Request: Revise the text of the listing below so that "Prijsklasse" reads "Prijscategorie" and all else stays unchanged. Leave the pictures out of your answer.

(Listed entries)

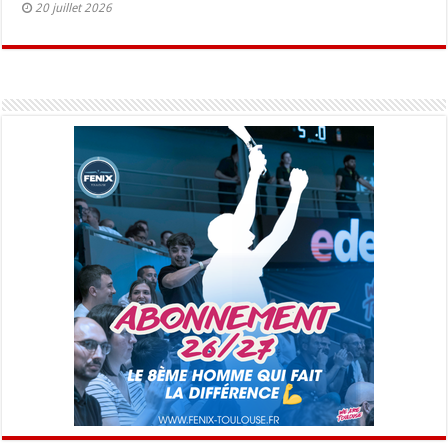
20 juillet 2026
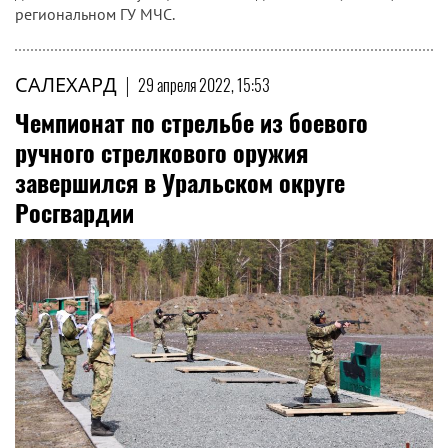
региональном ГУ МЧС.
САЛЕХАРД
|
29 апреля 2022, 15:53
Чемпионат по стрельбе из боевого
ручного стрелкового оружия
завершился в Уральском округе
Росгвардии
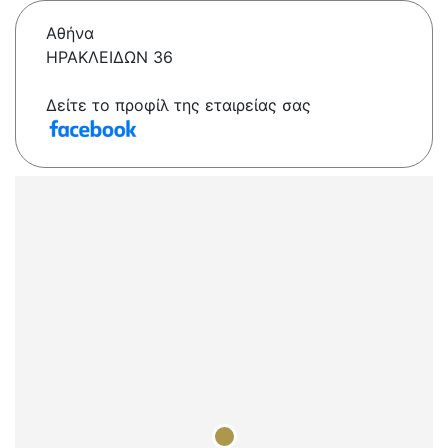
Αθήνα
ΗΡΑΚΛΕΙΔΩΝ 36
Δείτε το προφίλ της εταιρείας σας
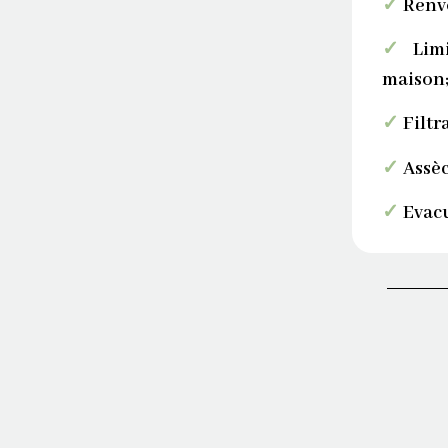
✓
Renvo
✓
Limi
maison
✓
Filtra
✓
Assèc
✓
Evacu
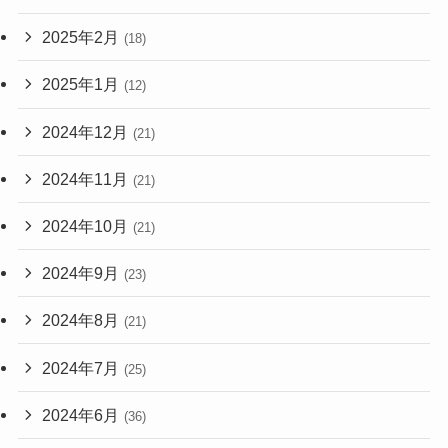
2025年2月
(18)
2025年1月
(12)
2024年12月
(21)
2024年11月
(21)
2024年10月
(21)
2024年9月
(23)
2024年8月
(21)
2024年7月
(25)
2024年6月
(36)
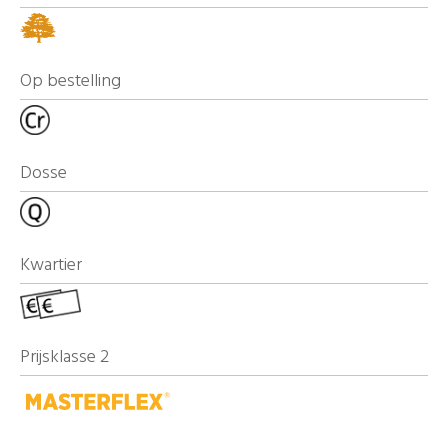
Op bestelling
Dosse
Kwartier
Prijsklasse 2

(End Listed entries)

Answer section:
20 juillet 2026
региональном ГУ МЧС.
САЛЕХАРД
|
29 апреля 2022, 15:53
Чемпионат по стрельбе из боевого
ручного стрелкового оружия
завершился в Уральском округе
Росгвардии
Αθήνα
ΗΡΑΚΛΕΙΔΩΝ 36
Δείτε το προφίλ της εταιρείας σας
✓
Renvo
✓
Limi
maison
✓
Filtra
✓
Assèc
✓
Evacu
2025年2月
(18)
2025年1月
(12)
2024年12月
(21)
2024年11月
(21)
2024年10月
(21)
2024年9月
(23)
2024年8月
(21)
2024年7月
(25)
2024年6月
(36)
Op bestelling
Dosse
Kwartier
Prijscategorie 2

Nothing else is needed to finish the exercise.